The three finalists for the female 2015 IAAF World Athlete of the Year were announced today. We take a look at the season-defining moments of each of the three contenders for the grand prize.

Dafne Schippers

60m, Prague, March 8

After stumbling out of the blocks and looking out of the running, Schippers accelerated through the final half of the race – a trick that she has become renowned for – to score European indoor gold, her first title of the year. On top of the sprint double she scored at the European outdoor champs last seasn, the win here in 7.05 confirmed her status as the continent's finest sprinter.

100m, Hengelo, May 24

Any doubts of the sometime heptathlete’s ability to specialise were blown away when the Dutchwoman ran a national record 10.94 in the 100m in Hengelo.

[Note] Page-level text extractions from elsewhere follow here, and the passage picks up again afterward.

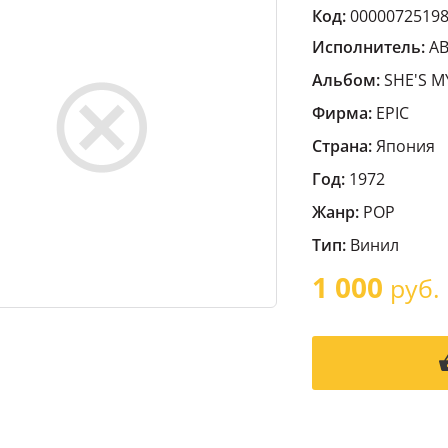
Код:
0000072519
Исполнитель:
AB
Альбом:
SHE'S MY
Фирма:
EPIC
Страна:
Япония
Год:
1972
Жанр:
POP
Тип:
Винил
1 000
руб.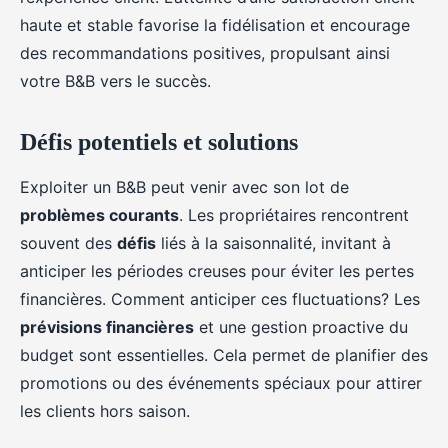
haute et stable favorise la fidélisation et encourage
des recommandations positives, propulsant ainsi
votre B&B vers le succès.
Défis potentiels et solutions
Exploiter un B&B peut venir avec son lot de
problèmes courants
. Les propriétaires rencontrent
souvent des
défis
liés à la saisonnalité, invitant à
anticiper les périodes creuses pour éviter les pertes
financières. Comment anticiper ces fluctuations? Les
prévisions financières
et une gestion proactive du
budget sont essentielles. Cela permet de planifier des
promotions ou des événements spéciaux pour attirer
les clients hors saison.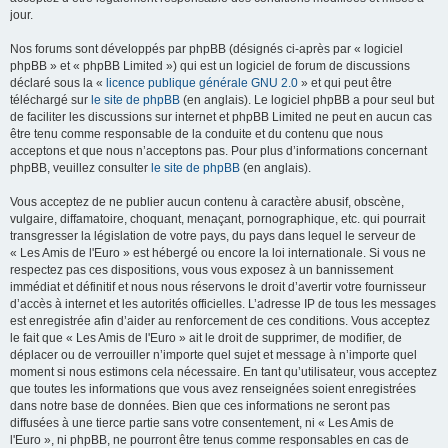
jour.
Nos forums sont développés par phpBB (désignés ci-après par « logiciel
phpBB » et « phpBB Limited ») qui est un logiciel de forum de discussions
déclaré sous la «
licence publique générale GNU 2.0
» et qui peut être
téléchargé sur
le site de phpBB
(en anglais). Le logiciel phpBB a pour seul but
de faciliter les discussions sur internet et phpBB Limited ne peut en aucun cas
être tenu comme responsable de la conduite et du contenu que nous
acceptons et que nous n’acceptons pas. Pour plus d’informations concernant
phpBB, veuillez consulter
le site de phpBB
(en anglais).
Vous acceptez de ne publier aucun contenu à caractère abusif, obscène,
vulgaire, diffamatoire, choquant, menaçant, pornographique, etc. qui pourrait
transgresser la législation de votre pays, du pays dans lequel le serveur de
« Les Amis de l'Euro » est hébergé ou encore la loi internationale. Si vous ne
respectez pas ces dispositions, vous vous exposez à un bannissement
immédiat et définitif et nous nous réservons le droit d’avertir votre fournisseur
d’accès à internet et les autorités officielles. L’adresse IP de tous les messages
est enregistrée afin d’aider au renforcement de ces conditions. Vous acceptez
le fait que « Les Amis de l'Euro » ait le droit de supprimer, de modifier, de
déplacer ou de verrouiller n’importe quel sujet et message à n’importe quel
moment si nous estimons cela nécessaire. En tant qu’utilisateur, vous acceptez
que toutes les informations que vous avez renseignées soient enregistrées
dans notre base de données. Bien que ces informations ne seront pas
diffusées à une tierce partie sans votre consentement, ni « Les Amis de
l'Euro », ni phpBB, ne pourront être tenus comme responsables en cas de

It was a sign of more to come: she broke her 100m best on three further occasions in 2015, lastly at the Beijing world champs on her way to silver in 10.81.

200m, Beijing, August 28

Everyone expected a thriller of a race, but few predicted the fireworks that went off in the 200m final in the Bird’s Nest. Like a tulip peaking through in early spring, Schippers burst from a tight pack when she hit the straight to take gold in 21.63 – the fastest any woman has run in a generation.

Genzebe Dibaba

5000m, Stockholm, February 19

Last year Dibaba set three indoor world records within the space of a fortnight. This season, perhaps with an eye on the outdoors, the Ethiopian's indoor schedule was much reduced. Yet she still found time to squeeze in a world record, running a 14:18.86 5k in the same venue she broke the 3k record 12 months and 12 days earlier.

1500m, Monaco, July 17

Dibaba shook off her reputation as an indoor only athlete on a sparkling night of athletics in the Stade Louis II. Assisted by the on-point pacing of Chanelle Price, she smashed the unsmashable, running a 3:50.07 1500m to break a 22-year-old world record. Simply wow.

1500m, Beijing, August 25

That she would have the legs was never a doubt, but some pondered how Dibaba would cope going for a first major champs medal outdoors. She proved she can out think the best as well as outkick ‘em, racing away from the pack to win gold, spinning her arms like a slender windmill as she crossed the line.

Anita Wlodarczyk

Wrocław, June 27

When is a world record not a world record? When it can’t be ratified, that’s when. Anita Wlodarczyk threw her hammer out to 79.83m in an exhibition in Wroclaw, but it was recorded as an “irregular mark” (apparently because it was over a river) and counted for nothing in official statos' logbooks. But it counts in our log book. With two world leads already under her belt, it was another show of strength that rattled her rivals and pointed towards the season-long domincance that the Pole would sustain.

Cetniewo, August 1

This one would count: 81.08m to obliterate the previous best by a metre-and-a-half. When you unleash a good one you just know, and Wlodarczyk knew here as she celebrated with the hammerball still cart wheeling through the air and beyond the 80m-mark for the first time in history.

Beijing, August 27

Not so much a battle won but a coronation well-exectued. Four of Wlodarczyk’s five legal throws would have won the gold, with her 80.85m best mark a championship record and the second furthest ever thrown by a woman. A worthy way to win her title.